HOW THE RACCOON WAS CAUGHT
"Well," said the raccoon, "I don't remember when I lived in the forest, or any time before I was caught. When I opened my eyes, I found that I was living in a house where there were a man and woman, several little girls, and a boy named Ray; and the only thing I know about the way I was caught is what I heard the boy say.
"The boy said that one time he was hunting through the woods, and he saw a nest, way up on the top of a tree. He climbed up the tree, and there he found two little coons, myself and my little brother. We had just been born, and neither of us had opened our eyes yet. He carried us home to his house; and we were crying for something to eat. We cried and cried and cried. And the little boy didn't know what to do with us or how to feed us. But, finally, he left us with an old cat that had just had some little kittens. Very soon we found that the old cat was willing to give us something to eat, and she nursed us, just as she did her own little baby kittens. The first thing I saw, when I opened my eyes, was this dear old cat who had been a mother to me and to my little brother. But we grew so fast that we were soon nearly as big as the cat.

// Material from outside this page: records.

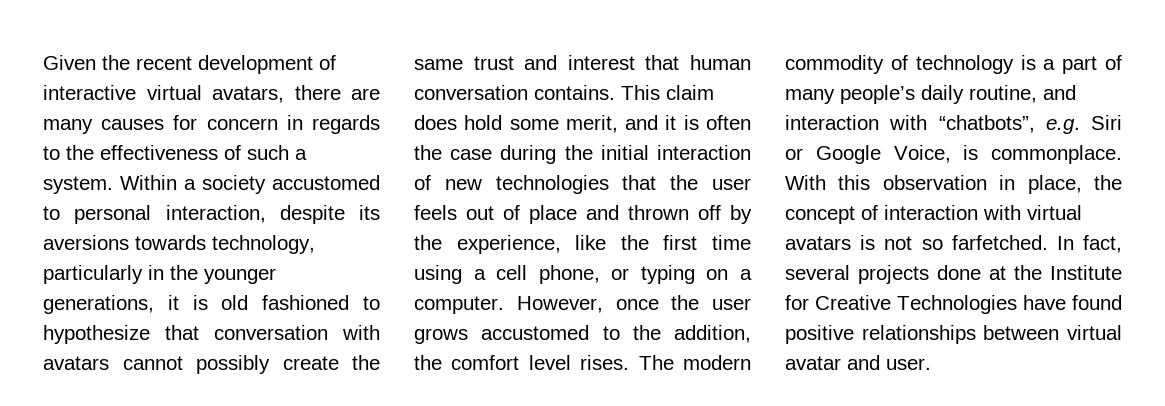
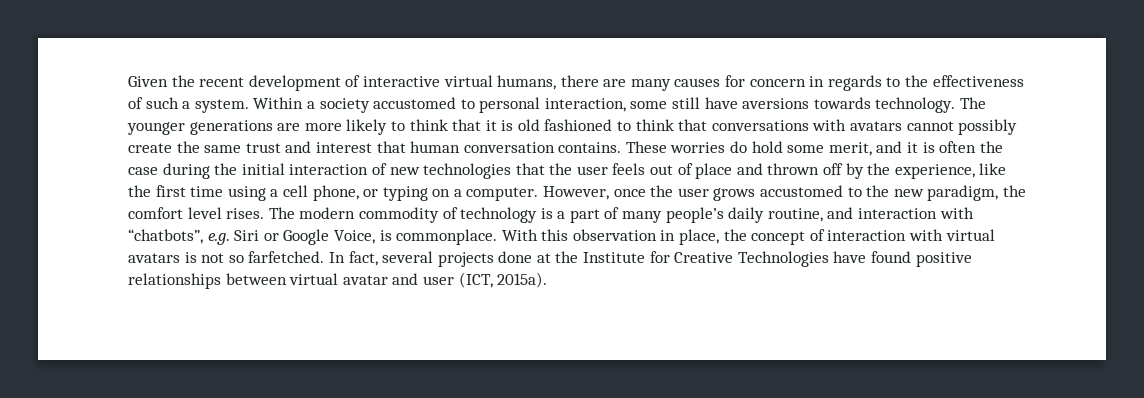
[212,86,284,103] avatars, -> [497,75,557,90] humans,
[279,205,380,224] [43,235,315,254] [43,265,276,284] [43,295,154,314] despite its aversions towards technology, particularly in the younger generations, -> [630,97,987,113] [127,119,482,135] some still have aversions towards technology. The younger generations are more likely to think that
[43,325,328,344] hypothesize that conversation -> [635,119,809,131] think that conversations
[621,85,714,100] [414,115,457,130] This claim does -> [625,141,748,153] These worries do
[674,325,751,343] addition, -> [893,185,999,201] new paradigm,
[886,358,931,370] user. -> [422,272,548,288] user (ICT, 2015a).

"I remember one time my brother ran after the old cat for his breakfast, and she didn't want him to have any, but he was so big and strong that he rolled her over and thought he was surely going to get his breakfast. The old cat began to spit and scratch and bite at him, and my brother ran away as fast as he could.
"After that neither one of us ever got another meal from that old cat, because when we came near her, she would box our ears, and if we tried to get anything to eat, she would scratch and bite us. After that we got very hungry, but finally the boy bought a rubber nipple at the store and put it on an old bottle he found in the house; then he filled the bottle with milk and gave it to my brother; and you would have laughed to see that little coon sit up, just like a little boy, and hold the bottle up to his mouth and suck, and suck, and suck, until all the milk in the bottle was gone. And then when the bottle was empty, the boy Ray filled it again and gave it to me, and I did the same thing. After that, two or three times every day, this boy would give us a bottle of milk, just as he would feed a little baby. And we ate and ate and grew and grew, until the first thing we knew, we were full grown, almost as large as a dog.

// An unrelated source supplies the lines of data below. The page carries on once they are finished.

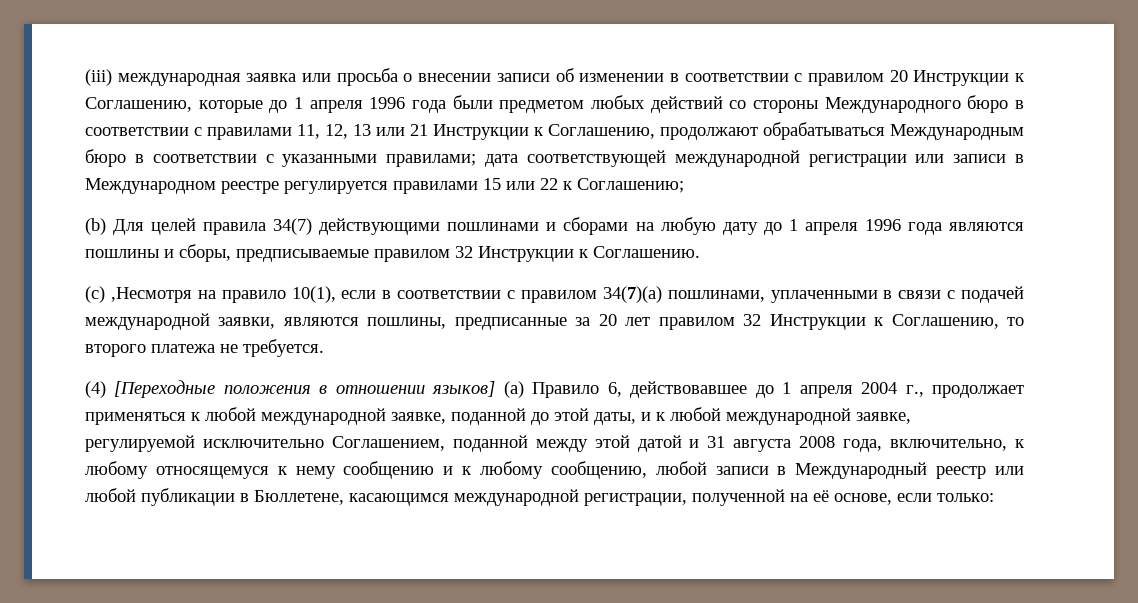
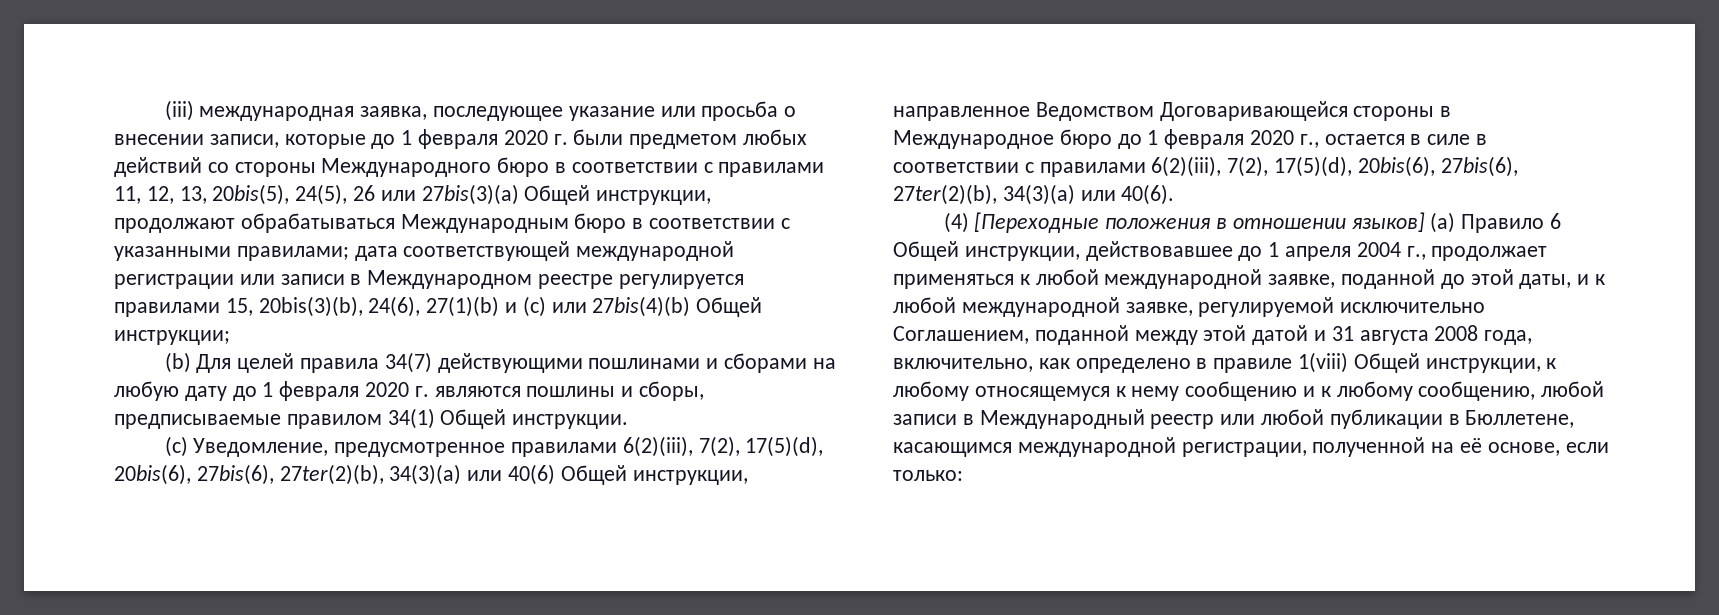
[246,73,297,82] заявка -> [360,106,655,121] заявка, последующее указание
[496,68,1024,86] [85,97,446,113] записи об изменении в соответствии с правилом 20 Инструкции к Соглашению, которые до 1 апреля 1996 года -> [209,129,568,149] записи, которые до 1 февраля 2020 г.
[353,124,655,140] 13 или 21 Инструкции к Соглашению, -> [179,184,712,205] 13, 20bis(5), 24(5), 26 или 27bis(3)(а) Общей инструкции,
[483,178,684,193] 15 или 22 к Соглашению; -> [225,296,763,317] [114,330,230,345] 15, 20bis(3)(b), 24(6), 27(1)(b) и (с) или 27bis(4)(b) Общей инструкции;
[804,219,942,235] апреля 1996 года -> [279,381,429,401] февраля 2020 г.
[455,246,700,262] [85,286,1024,303] [85,313,1024,330] [85,339,324,357] 32 Инструкции к Соглашению. // (с) ,Несмотря на правило 10(1), если в соответствии с правилом 34(7)(а) пошлинами, уплаченными в связи с подачей международной заявки, являются пошлины, предписанные за 20 лет правилом 32 Инструкции к Соглашению, то второго платежа не требуется. -> [387,408,629,429] [164,436,824,457] [114,464,748,485] [893,101,1452,121] [893,129,1488,149] [893,156,1518,177] [893,184,1175,205] 34(1) Общей инструкции. // (с) Уведомление, предусмотренное правилами 6(2)(iii), 7(2), 17(5)(d), 20bis(6), 27bis(6), 27ter(2)(b), 34(3)(a) или 40(6) Общей инструкции, направленное Ведомством Договаривающейся стороны в Международное бюро до 1 февраля 2020 г., остается в силе в соответствии с правилами 6(2)(iii), 7(2), 17(5)(d), 20bis(6), 27bis(6), 27ter(2)(b), 34(3)(a) или 40(6).
[607,382,622,397] 6, -> [1550,213,1562,229] [893,241,1080,261] 6 Общей инструкции,
(1008, 445) none -> [1038,352,1541,373] как определено в правиле 1(viii) Общей инструкции,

"One day, my brother and I saw some chickens out in the back yard. We never had eaten anything in our lives but milk, but the first thing we knew, we found ourselves running after a chicken, and we caught it and killed it, and ate it all up, and the boy came out and found us all covered with feathers. He scolded us like everything. He said that that was his little pet chicken that he wanted to keep always—a beautiful white bantam. And after that, he put us in a cage until he got a chain, and ever since that time, we have either been in a cage or had a chain around us, to keep us from killing chickens, or doing things that people did not want us to do.
"Finally, a man came along and saw us and said he wanted to put us in the circus. And the boy sold us to the man, and that is how we got acquainted with all the other animals. We have been very happy and contented all our lives, because men have always given us all we wanted to eat, and taken good care of us, and while we are glad now that we can climb trees and run around in the woods, still we remember that the men were very kind to us."

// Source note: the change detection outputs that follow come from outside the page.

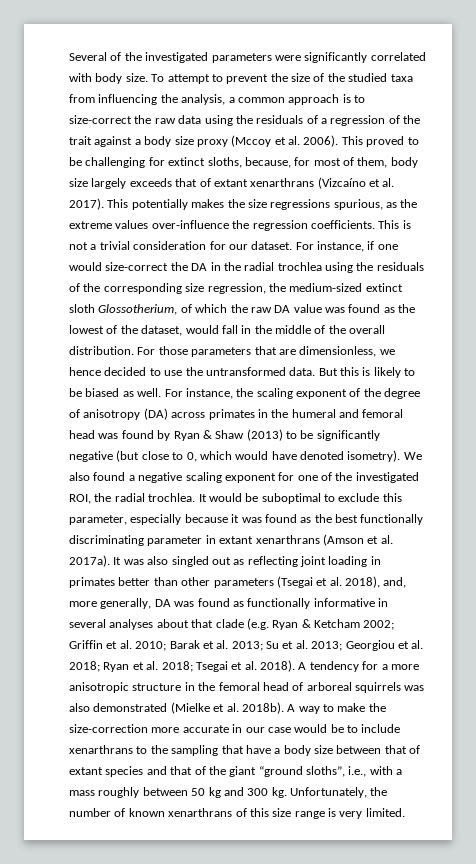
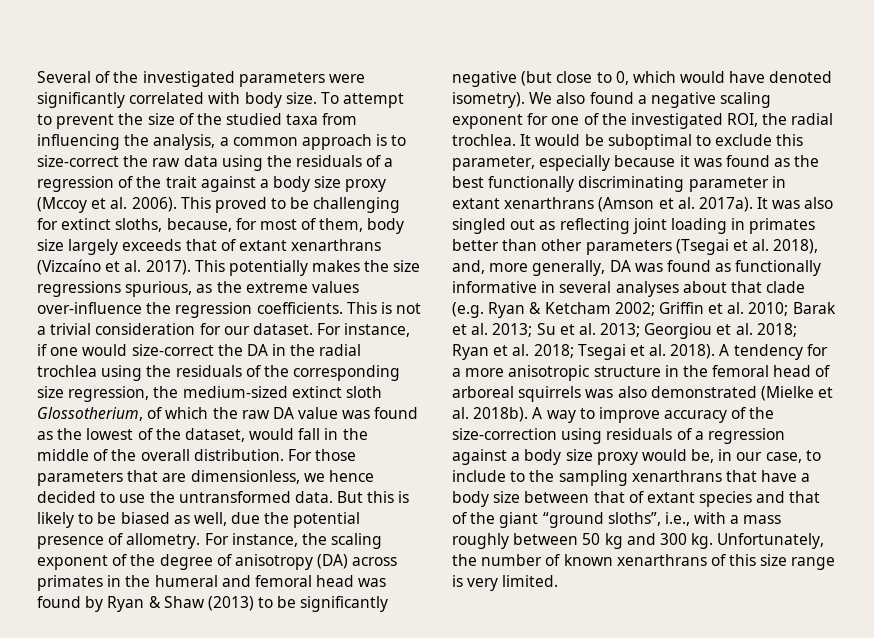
[137,388,162,397] well. -> [193,512,361,528] [37,533,201,549] well, due the potential presence of allometry.
[337,703,386,712] [69,724,344,733] make the size-correction more accurate in our case would be -> [598,407,775,423] [452,428,785,444] [452,449,802,465] improve accuracy of the size-correction using residuals of a regression against a body size proxy would be, in our case,
[69,745,133,754] xenarthrans -> (506, 476) none
(219, 750) none -> [631,470,722,482] xenarthrans

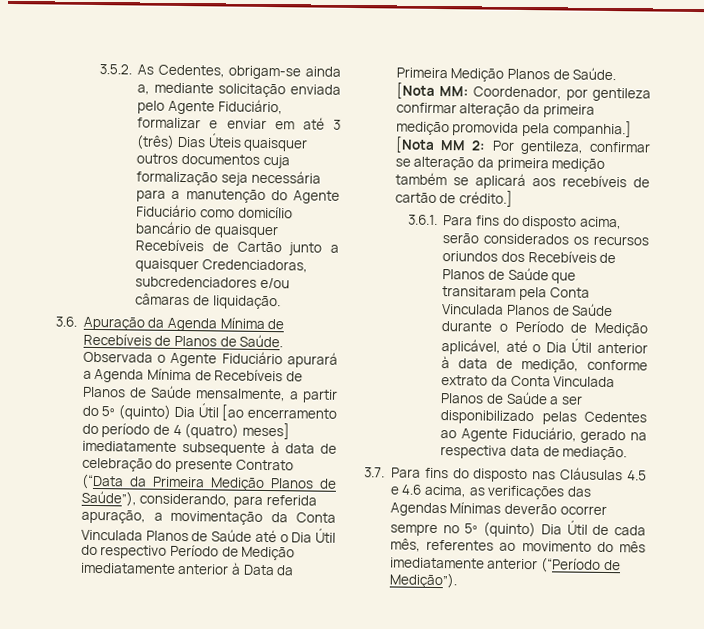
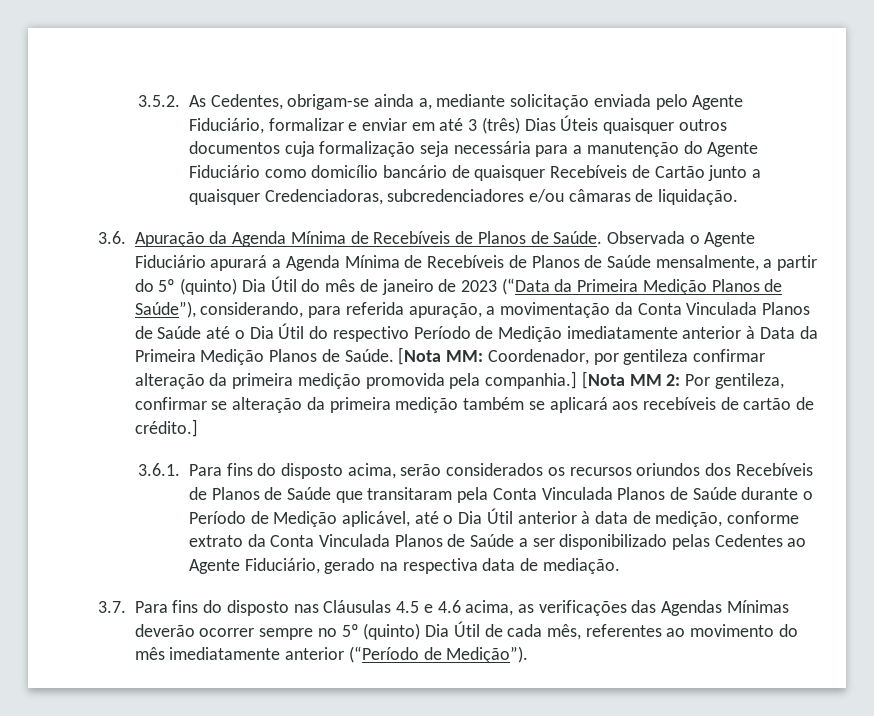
[221,404,337,421] [81,422,290,440] [81,440,337,456] [81,457,294,473] [ao encerramento do período de 4 (quatro) meses] imediatamente subsequente à data de celebração do presente Contrato -> [301,279,498,295] do mês de janeiro de 2023

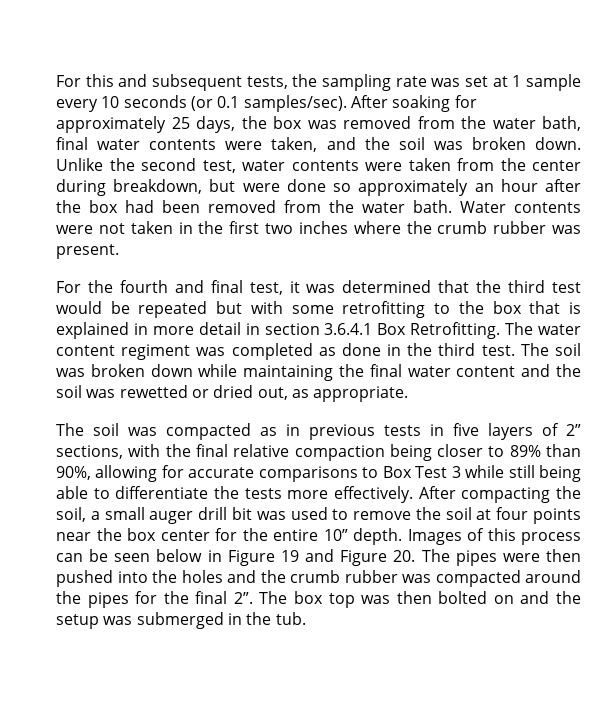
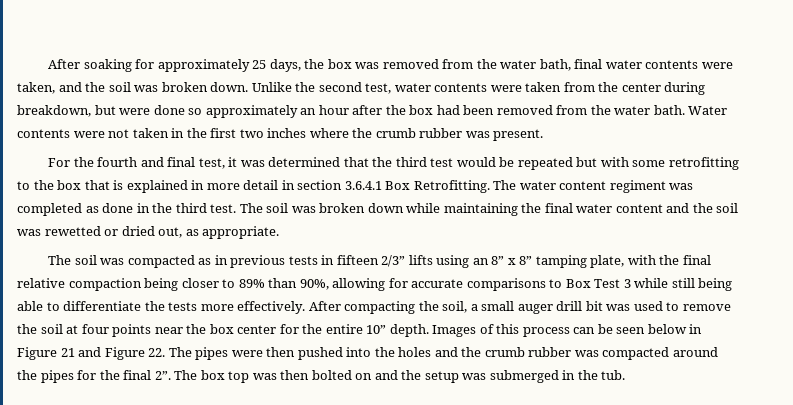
[56,74,582,91] [56,95,347,112] For this and subsequent tests, the sampling rate was set at 1 sample every 10 seconds (or 0.1 samples/sec). -> (48, 64) none
[453,423,581,440] [56,445,123,459] five layers of 2” sections, -> [336,255,625,268] fifteen 2/3” lifts using an 8” x 8” tamping plate,
[280,550,299,562] 19 -> [60,348,75,357] 21
[393,550,416,562] 20. -> [148,348,166,357] 22.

As the little Cub Bear went off to bed he said, "Well, I guess that is the best way, to be caught before you are big enough to know anything about the woods and the mountains and the hills;" and the coon said, "That is true."
The next day the monkey was telling the little Cub Bear about the chariot races they had in the circus—how the men would hitch up four beautiful snow-white horses to one chariot, and four coal-black horses to another chariot, and then race around and around the track in the circus; and how everybody in the circus would be as excited as could be.